The answer may lie in accommodating different work styles and attitudes to change.
The Diffusion of Innovation Theory: A framework for moving forward
The Diffusion of Innovation Theory, developed by American sociologist E.M. Rogers, breaks populations down into five categories based on their readiness to accept new ideas and subsequently describes how these groups accept innovation. This theory can be used to analyse entire populations or smaller social systems, like a single team in an organisation. Here’s an overview of Rogers’ adopter categories:
- Innovators: Those who eagerly embrace and even develop new ideas themselves.
- Early adopters: Opinion leaders who are quick to adapt when change is introduced.
- Early majority: Individuals who adopt new ideas before the average person, but require proof of concept.
- Late majority: Skeptical individuals who only change when most others have already adopted the idea.
- Laggards: Tradition-bound individuals who are resistant to change and often need substantial persuasion.
If you are encountering staff resistance to change, it's possible that you have a significant number of category four and five adopters within your organisation.
Five tips for managing resistance to change
So, how should leaders successfully handle staff resistance to change? How can you light a fire under laggards? Here are five effective tactics for managing resistance to change.
1.Plan: Craft a change management strategy
Develop a plan that directly tackles employees' concerns and potential roadblocks to change. For example, a well-rounded plan for the first 100 days of an HCM implementation can help leaders manage change with a clear path ahead.
2.Inspire: Harness early adopters to motivate others
Engage with early adopters from other teams who are excited and using the new technology. Remember, latecomers to change will likely need compelling examples and encouragement from their peers. Early adopters can play a pivotal role in fueling the energy required to allow innovation and a culture of change to take root within an organisation.

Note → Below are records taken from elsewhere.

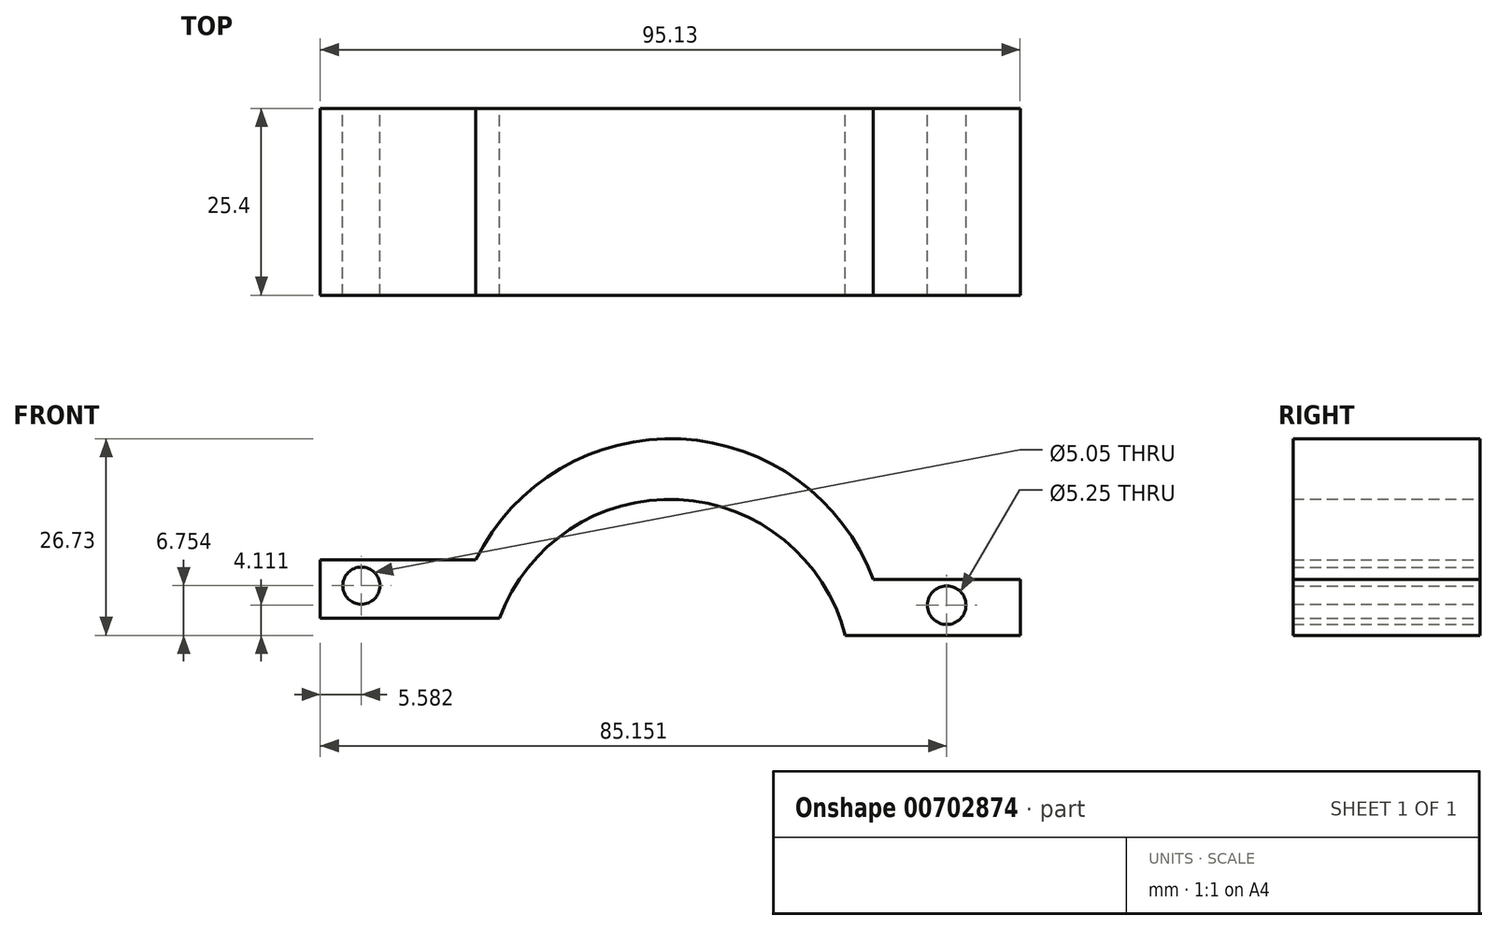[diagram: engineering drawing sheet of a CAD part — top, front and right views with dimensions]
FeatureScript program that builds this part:
annotation { "Feature Type Name" : "Feature", "Feature Type Description" : "" }
export const myFeature = defineFeature(function(context is Context, id is Id, definition is map)
    precondition{}
    {
        {
            var Q0;
            Q0=qCreatedBy(makeId("Front.planeOp"),FACE);
            var sketch = newSketch(context, id + "F0", { "sketchPlane" : qUnion([Q0])});
            skLineSegment(sketch, "E0", {"start": v(-48.89, -27.01) * mm, "end": v(-48.89, -34.94) * mm});
            skLineSegment(sketch, "E1", {"start": v(-48.89, -34.94) * mm, "end": v(-24.52, -34.94) * mm});
            skLineSegment(sketch, "E2", {"start": v(-48.89, -27.01) * mm, "end": v(-27.75, -27.01) * mm});
            skLineSegment(sketch, "E3", {"start": v(22.46, -37.29) * mm, "end": v(46.24, -37.29) * mm});
            skLineSegment(sketch, "E4", {"start": v(46.24, -37.29) * mm, "end": v(46.24, -29.66) * mm});
            skLineSegment(sketch, "E5", {"start": v(46.24, -29.66) * mm, "end": v(26.28, -29.66) * mm});
            skArc(sketch, "E6", {"start": v(22.46, -37.29) * mm, "mid": v(-0.16, -18.82) * mm, "end": v(-24.52, -34.94) * mm});
            skArc(sketch, "E7", {"start": v(26.28, -29.66) * mm, "mid": v(0.13, -10.6) * mm, "end": v(-27.75, -27.01) * mm});
            skCircle(sketch, "E8", {"center": v(-43.3, -30.54) * mm, "radius": 2.53 * mm});
            skCircle(sketch, "E9", {"center": v(36.26, -33.18) * mm, "radius": 2.63 * mm});
            skSolve(sketch);
        }
        {
            var Q0;
            Q0 = qSketchRegion(id + "F0", true);
            extrude(context, id + "F1", {"entities" : qUnion([Q0]), "depth" : 25.4 * mm, "offsetDistance" : 25.4 * mm});
        }
    });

3.Unite: Inform staff early and communicate clearly
Communicate your change plans early on across the organisation to prevent sudden surprises. Share updates promptly, even if decisions come from above. For example, when considering an HR system change, keep employees informed about the vendor choice and training schedules. Also, be sure to align change with your mission to foster a shared vision of the future.
4.Personalise: Address "what's in it for me"

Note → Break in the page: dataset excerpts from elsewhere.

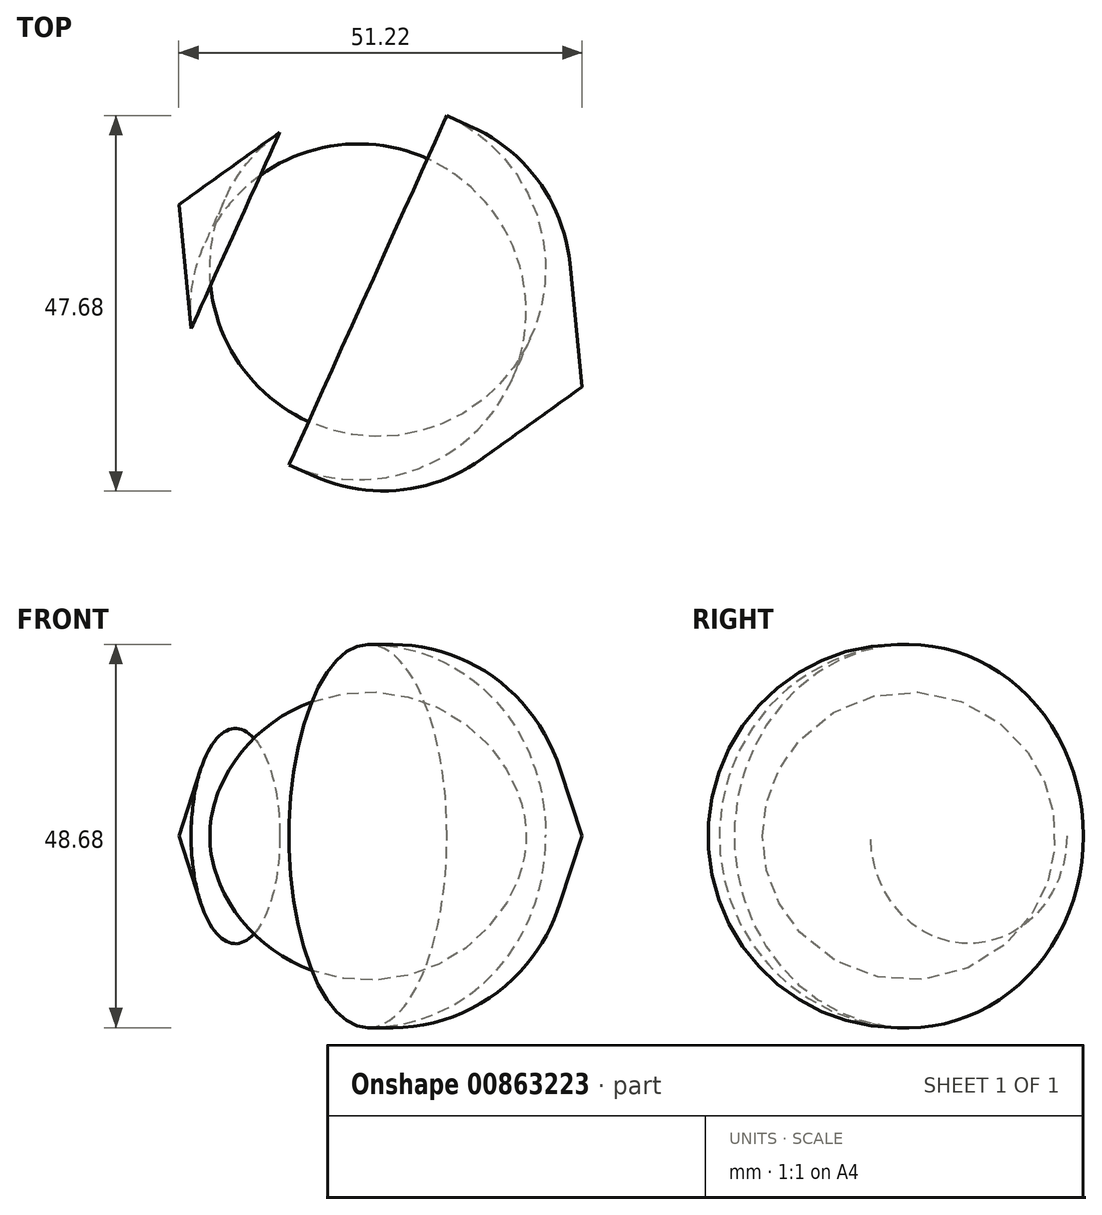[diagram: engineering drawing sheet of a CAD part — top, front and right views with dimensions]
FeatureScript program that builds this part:
annotation { "Feature Type Name" : "Feature", "Feature Type Description" : "" }
export const myFeature = defineFeature(function(context is Context, id is Id, definition is map)
    precondition{}
    {
        {
            var Q0;
            Q0=qCreatedBy(makeId("Top.planeOp"),FACE);
            var sketch = newSketch(context, id + "F0", { "sketchPlane" : qUnion([Q0])});
            skLineSegment(sketch, "E0.2", {"start": v(25.6, -11.58) * mm, "end": v(2.78, -27.96) * mm});
            skLineSegment(sketch, "E0.3", {"start": v(2.78, -27.96) * mm, "end": v(-22.83, -16.39) * mm});
            skLineSegment(sketch, "E0.4", {"start": v(-22.83, -16.39) * mm, "end": v(-25.6, 11.58) * mm});
            skPoint(sketch, "E0.0.midPoint", {"position": v(10.02, 22.18) * mm});
            skPoint(sketch, "E1.orphan", {"position": v(-2.78, 27.96) * mm});
            skPoint(sketch, "E2.orphan", {"position": v(22.83, 16.39) * mm});
            skLineSegment(sketch, "E3", {"start": v(-25.6, 11.58) * mm, "end": v(25.6, -11.58) * mm});
            skSolve(sketch);
        }
        {
            var Q0;
            Q0=makeQuery(id+"F0.imprint","IMPRINT",FACE,{"disambiguationData":[TD([[makeQuery(id+"F0.imprint","IMPRINT",EDGE,{"derivedFrom":sQuery(id+"F0.wireOp",EDGE,"E0.2")}),-1.0]])]});
            var Q1;
            Q1=sQuery(id+"F0.wireOp",EDGE,"E3");
            revolve(context, id + "F1", {"surfaceOperationType" : NewSurfaceOperationType.NEW, "entities" : qUnion([Q0]), "axis" : qUnion([Q1]), "revolveType" : RevolveType.FULL});
        }
        {
            var Q0;
            Q0=makeQuery(id+"F1.opRevolve","SWEPT_EDGE",EDGE,{"disambiguationData":[OSD([sQuery(id+"F0.wireOp",EDGE,"E0.2"),sQuery(id+"F0.wireOp",EDGE,"E0.3")])]});
            var Q1;
            Q1=makeQuery(id+"F1.opRevolve","SWEPT_EDGE",EDGE,{"disambiguationData":[OSD([sQuery(id+"F0.wireOp",EDGE,"E0.3"),sQuery(id+"F0.wireOp",EDGE,"E0.4")])]});
            fillet(context, id + "F2", {"entities" : qUnion([Q0, Q1]), "radius" : 21.33 * mm, "tangentPropagation" : true, "allowEdgeOverflow" : false});
        }
    });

Clearly articulate how employees' work lives will tangibly improve by using the new tool. They need to understand the benefits personally and connect the dots on the advantages change will bring not just to the organisation but to them. Communicating the “why” clearly is essential no matter what new innovations you’re introducing.
5.Discuss: Have a meaningful dialogue
To enhance morale, performance, and readiness for change, it's crucial for managers to initiate open, two-way communication with employees who are resistant to change. Reach out and engage in meaningful dialogues to hear out their concerns. This valuable insight can guide you in customising your approach to meet their specific needs.
Managing resistance to change: A top priority
Building resilience into the boundless workforce is essential. By understanding the motivations for change resistance and employing the right strategies, from clear communications to early adopter advocates, you can empower your team to embrace the new and use it to their advantage.